Первое, что я очень хотел узнать от Петрова, когда очнулся в Собрании, к тому моменту времени уже преобразованном в госпиталь, был вопрос неожиданного появления в ходе Альминского сражения неведомых помощников у наших врагов. Услышав в ответ тихое, но доходчивое разъяснение, я так громко и грязно ругнулся, что стены моей палаты (отдельную выделили) загудели от возмущения. Согласны, значит? Еще бы не согласились. Вот оно как бывает, Михаил Иванович. Прошлое иногда имеет свойство возвращаться, когда его совсем не ждешь. Помните про дарданелльскую аномалию, когда вследствие убийства Николая Второго на Галлиполийском полуострове в сизом тумане бесследно куда-то сгинул англо-французский десант, а заодно и его турецкие противники?

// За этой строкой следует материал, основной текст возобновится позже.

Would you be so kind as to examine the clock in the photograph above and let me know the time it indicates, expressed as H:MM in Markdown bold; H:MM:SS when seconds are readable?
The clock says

Нашлась пропажа. Старый пакостник Штерн англо-французскую часть ее в некотором количестве подобрал и направил… Угадайте куда? Правильно – сюда, в николаевское время. И ничего с этим «ходом» Петров поделать не мог:
«– Заключив временное перемирие, выходцы из пятнадцатого года объединились со своими нынешними «предками» и предложили тем посильную помощь в предстоящем десанте в Крыму. Сознаюсь, моя ошибка. Не следовало перетаскивать сюда пулеметы с патронами. Старый хрыч не упустил шанса ответить.
– Как и на Балтике?
– Как и на Балтике…»
В тот вечер я узнал полную, доселе сокрытую от меня историю балтийского противостояния дедушки и внука и ответ на вопрос: почему «Морти» и «Щука» продолжают стеречь Питер даже после того, как надавали по шеям вражеской эскадре?
Предыстория такова. 8 июня 1940 года. Норвежское море. Вот-вот наступит финальный аккорд начавшейся еще в апреле битвы за Нарвик. За четыре дня до этого из Киля вышла немецкая эскадра вице-адмирала Маршала: линейные корабли «Шанхорст» и «Гнейзенау», тяжелый крейсер «Адмирал Хиппер», эсминцы «Ганс Лоди», «Герман Шеман», «Карл Гальстер», «Эрик Штайнбрик». Спешит эскадра перехватить второй эшелон британских судов, эвакуирующихся из Нарвика. Первый уже улизнул, но эскадрой за четыре дня потоплен танкер «Ойлпайонер», напуган госпитальник «Атлантис», расстрелян транспортник «Орама», с которого немцы подобрали 275 человек. Столько народу Маршалу ни к чему, да и топливо на «Хиппере» и эсминцах скоро закончится. Решение: отослать все ненужное (суда, пленных) в Тронхейм, а самому с оставшимися линкорами продолжить охоту.
Ближе к полудню марсовой на мачте «Шарнхорста» видит дым. Что такое? Британские эсминцы «Ардент» и «Акаста» сопровождают авианосец «Глориес». Вот их-то всех троих немцы по очереди и потопили в тот день. Но это в моей реальности, а в иной исчезла добыча из-под носа линкоров маршала и очутилась в водах Немецкого моря 1852 года, чтобы после «штерновской обработки» рьяно взяться помогать Напиру, захватить Петербург следующим летом. И если «Ардент» и «Акасту» (это он, сволочь, «Палладу» потопил) наши быстро нашли и уничтожили, то «Глориес» до сих пор где-то прячется и выжидает. И оставить его без внимания ну никак нельзя. Там из артиллерии шестнадцать 120-мм орудий есть и еще авиаотряд имеется: тридцать истребителей «Гладиатор» и «Харрикейн», пять торпедоносцев «Суордфиш». Ну, в то, что «Щука» «Глориес» потопить сможет, в это я, пожалуй, поверю, но вот как советские моряки будут бороться с британскими самолетами, если те вдруг решат напасть на столицу, мне непонятно. И Петров ясности не добавляет. Зато добавляют другие.